Scrap the CET, tax low earners less - Matalon
Joseph M. Matalon, chair-man of the Private Sector Working Group on Tax Reform (PSWG), is calling for a significant reduction in taxation on Jamaicans falling within the lower-income bands, saying that the change would serve to fuel economic growth.
In a speech that was to be delivered last night to the country's manufacturing bosses, Matalon also pitched for the Common External Tariff (CET) - as currently structured - to be scrapped, noting that Jamaica was experiencing significant revenue loss because of it.
The PSWG head said while Jamaicans may have become reform-weary, what with the massive slate of changes undertaken since the island inked an agreement with the International Monetary Fund (IMF) within the last two years, more needs to be done to realise the full potential of a reformed ecosystem, this including changes which will raise compliance levels.
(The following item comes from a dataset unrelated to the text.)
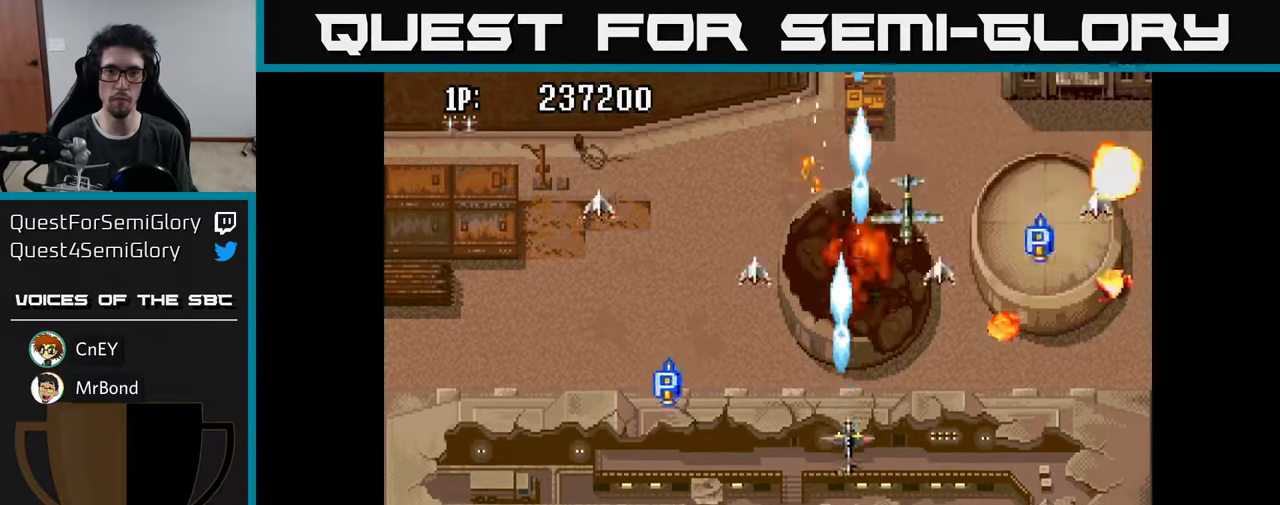
{"buttons": ["A", "DPAD_RIGHT"], "left_stick": "center", "right_stick": "center", "events": [[16, "A", "up"], [16, "DPAD_DOWN", "up"], [100, "A", "down"], [150, "DPAD_DOWN", "down"], [183, "DPAD_RIGHT", "up"], [200, "A", "up"], [266, "A", "down"], [366, "DPAD_DOWN", "up"], [366, "DPAD_LEFT", "down"], [383, "A", "up"], [416, "DPAD_LEFT", "up"], [450, "A", "down"], [450, "DPAD_RIGHT", "down"]]}
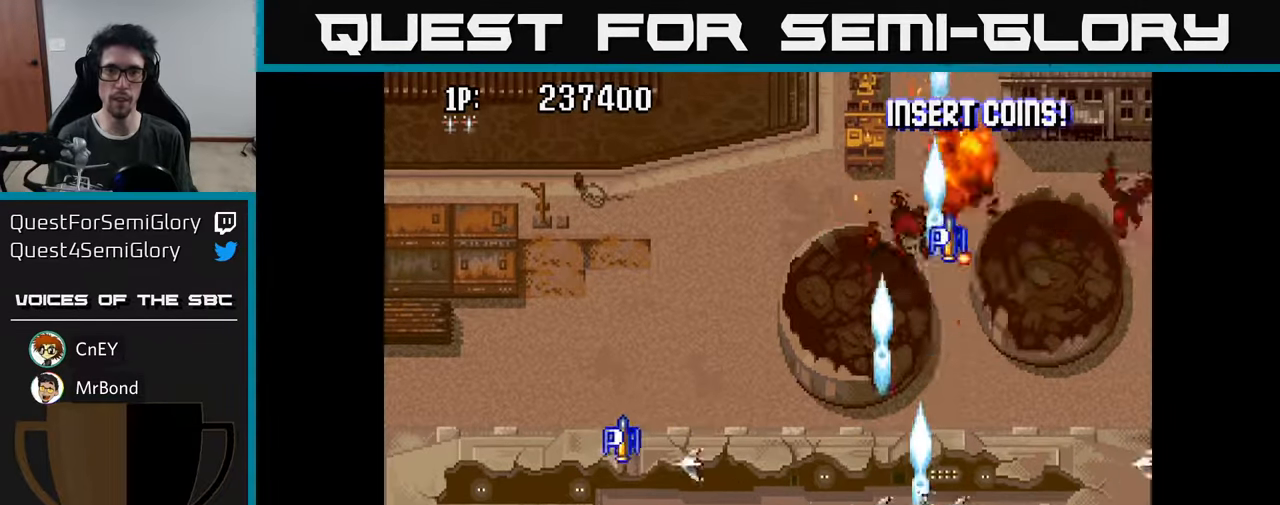
{"buttons": ["A", "DPAD_UP", "DPAD_LEFT"], "left_stick": "center", "right_stick": "center"}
"Jamaica's compliance record across a range of tax types continues to lag behind those of our peers and it is only in raising those compliance levels that any further growth-inducing tax policy reforms, or indeed any increase in growth-inducing government capital investments, will become possible," Matalon explained in a copy of the speech prepared for the annual Jamaica Manufacturers' Association awards banquet.
But, even before addressing compliance, the PSWG head said the burden placed on low earners was in need of attention.
"It is self-evident that compliant PAYE taxpayers - representing only perhaps 35 per cent to 40 per cent of the employed labour force - bear a disproportionate burden of taxation, and in particular, those taxpayers in the lower-income bands. I believe that there are policy reforms options - along the lines of those recommended by the PSWG - that would not involve significant revenue sacrifices, but which would render the system more progressive and equitable while also providing a significant measure of relief to overburdened taxpayers in the lower-income bands," he said noting the a positive economic impact would result.
"By providing tax relief to lower-income taxpayers with the highest propensity to consume those goods and services produced by our productive sectors, we would also provide a welcome boost to domestic demand to the benefit of the economy as a whole."
As for the CET, the tax is outdated and requires urgent review, said Matalon, citing significant revenue loss of around two-thirds of one per cent of GDP from the tariff and duty-free entry of CARICOM imports.
The CET, he said, also imposes constraints on economic efficiency, effective customs enforcement, and Jamaica's limited system of trade protection.
"The complexity of our tariff structure, and the number and wide dispersion of duty rates imposed - even within a single tariff heading - provide myriad opportunities for unscrupulous importers to misclassify their imports in an effort to evade legitimate customs liabilities," said Matalon.
And, trade protection mecha-nisms under the current tariff structure by and large "impose protective tariffs only on primary products, but perversely, very low or zero tariffs generally on a number of finished goods that are produced from those same primary products," he said.
Matalon asserted that as the largest consumer market within CARICOM, "Jamaica can and must demand that these issues be addressed" through reforms at the Caricom level,
"In my own view, if we are to remain in the union, not on the basis of sentimental historical attachment, but on the basis of true mutual benefit, then maintaining the status quo is not a serious option," he said.